Paula no le había contado lo sucedido la noche anterior con Pedro. Le había hecho un breve resumen de la cena, como si hubiesen estado hablando de la panadería, de temas profesionales. No le había dicho que había subido a su habitación ni que habían perdido el control.
Sabía que eso solo habría servido para que aumentase la animadversión que su tía sentía por Pedro. Había habido una época, hacía poco tiempo, que Paula le había agradecido su protección y tener con quien hablar de todo lo sucedido.
Pero las cosas habían cambiado. Y no necesariamente a mejor. Pedro sabía de la existencia de Dany, estaba decidido a formar parte de su vida y eso significaba que también iba a formar parte de la de ella. Para bien o para mal, tenía que encontrar la manera de hacer las paces con su exmarido, aunque fuese solo para evitar que su vida se convirtiese en un infierno a partir de entonces.
Por eso tenía que evitar hablar mal de él delante de su tía. Probablemente, no debía haberlo hecho nunca, pero se había sentido tan dolida, tan triste, que había tenido que hablar con alguien y tía Helena había sido el hombro perfecto en el que llorar.
Pedro la siguió, agarrándola por el codo, y ambos atravesaron la puerta que daba al local de al lado.
Paula pensó que iban allí solo para poder hablar en privado y se le encogió el estómago de pensar en cuál sería la bomba que le lanzaría su exmarido en esa ocasión, pero en vez de detenerse en el centro del local, Pedro siguió andando y la llevó hasta el escaparate, que daba a la calle.

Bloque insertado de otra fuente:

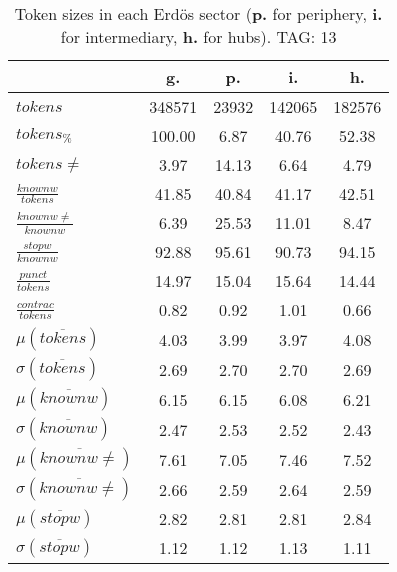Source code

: \begin{table}[h!]
\begin{center}
\begin{tabular}{| l || c | c | c | c |}\hline
 & {\bf g.} & {\bf p.} & {\bf i.} & {\bf h.} \\\hline\hline
$tokens$ & 348571  & 23932  & 142065  & 182576 \\
$tokens_{\%}$ & 100.00  & 6.87  & 40.76  & 52.38 \\
$tokens \neq$ & 3.97  & 14.13  & 6.64  & 4.79 \\\hline
$\frac{knownw}{tokens}$ & 41.85  & 40.84  & 41.17  & 42.51 \\
$\frac{knownw \neq}{knownw}$ & 6.39  & 25.53  & 11.01  & 8.47 \\\hline
$\frac{stopw}{knownw}$ & 92.88  & 95.61  & 90.73  & 94.15 \\
$\frac{punct}{tokens}$ & 14.97  & 15.04  & 15.64  & 14.44 \\
$\frac{contrac}{tokens}$ & 0.82  & 0.92  & 1.01  & 0.66 \\\hline\hline
$\mu(\overline{tokens})$ & 4.03  & 3.99  & 3.97  & 4.08 \\
$\sigma(\overline{tokens})$ & 2.69  & 2.70  & 2.70  & 2.69 \\\hline
$\mu(\overline{knownw})$ & 6.15  & 6.15  & 6.08  & 6.21 \\
$\sigma(\overline{knownw})$ & 2.47  & 2.53  & 2.52  & 2.43 \\\hline
$\mu(\overline{knownw \neq})$ & 7.61  & 7.05  & 7.46  & 7.52 \\
$\sigma(\overline{knownw \neq})$ & 2.66  & 2.59  & 2.64  & 2.59 \\\hline
$\mu(\overline{stopw})$ & 2.82  & 2.81  & 2.81  & 2.84 \\
$\sigma(\overline{stopw})$ & 1.12  & 1.12  & 1.13  & 1.11 \\\hline
\end{tabular}
\caption{Token sizes in each Erd\"os sector ({{\bf p.}} for periphery, {{\bf i.}} for intermediary, {{\bf h.}} for hubs). TAG: 13}
\end{center}
\end{table}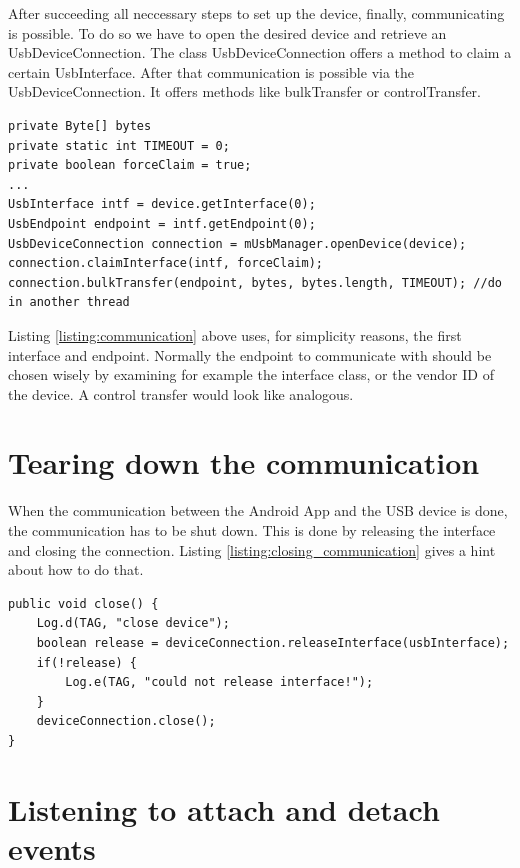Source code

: After succeeding all neccessary steps to set up the device, finally, communicating is possible. To do so we have to open the desired device and retrieve an UsbDeviceConnection. The class UsbDeviceConnection offers a method to claim a certain UsbInterface. After that communication is possible via the UsbDeviceConnection. It offers methods like bulkTransfer or controlTransfer.

\begin{lstlisting}[caption=Communicating with a connected device \cite{android_usb_host}, label=listing:communication]
private Byte[] bytes
private static int TIMEOUT = 0;
private boolean forceClaim = true;
...
UsbInterface intf = device.getInterface(0);
UsbEndpoint endpoint = intf.getEndpoint(0);
UsbDeviceConnection connection = mUsbManager.openDevice(device); 
connection.claimInterface(intf, forceClaim);
connection.bulkTransfer(endpoint, bytes, bytes.length, TIMEOUT); //do in another thread
\end{lstlisting}

Listing \ref{listing:communication} above uses, for simplicity reasons, the first interface and endpoint. Normally the endpoint to communicate with should be chosen wisely by examining for example the interface class, or the vendor ID of the device. A control transfer would look like analogous.

\section{Tearing down the communication}

When the communication between the Android App and the USB device is done, the communication has to be shut down. This is done by releasing the interface and closing the connection. Listing \ref{listing:closing_communication} gives a hint about how to do that.

\begin{lstlisting}[caption=Closing communication, label=listing:closing_communication]
public void close() {
	Log.d(TAG, "close device");
	boolean release = deviceConnection.releaseInterface(usbInterface);
	if(!release) {
		Log.e(TAG, "could not release interface!");
	}
	deviceConnection.close();
}
\end{lstlisting}

\section{Listening to attach and detach events}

–¿Tienes llave de esta puerta? –le preguntó, señalando la puerta de la calle.
–Sí. El dueño sabe que estoy interesada en alquilarlo y me deja utilizarlo de vez en cuando como almacén. Además, se lo enseño a otros posibles arrendatarios cuando él no puede hacerlo.
–Bien –respondió Pedro sin soltarle el codo–. Voy a necesitarla.
–¿Para qué?
–Para dejar entrar a esos tipos –le dijo Pedro, inclinando la cabeza en dirección a la calle–. Salvo que quieras que pasen por tu panadería con toda su suciedad y sus aparatos.
Paula siguió su mirada y parpadeó al ver la acera llena de hombres en vaqueros y camisas de trabajo, descargando cajas de herramientas, caballetes de serrar, maderos y varias herramientas para cortar de varios camiones que había aparcados en la curva.
–¿Quiénes son? –preguntó consternada.
–Son de la empresa de construcción.
Paula lo miró confundida y él no tardó en darle una explicación:
–Van a limpiar el local y a empezar a montar las estanterías y los mostradores.
–¿Qué? ¿Por qué?
La expresión de su exmarido pasó de la diversión a la exasperación.
–Forma parte del plan de ampliación, ¿recuerdas? Tenemos que reformar este local para que La Cabaña de Azúcar pueda empezar su distribución por correo, como tú habías pensado.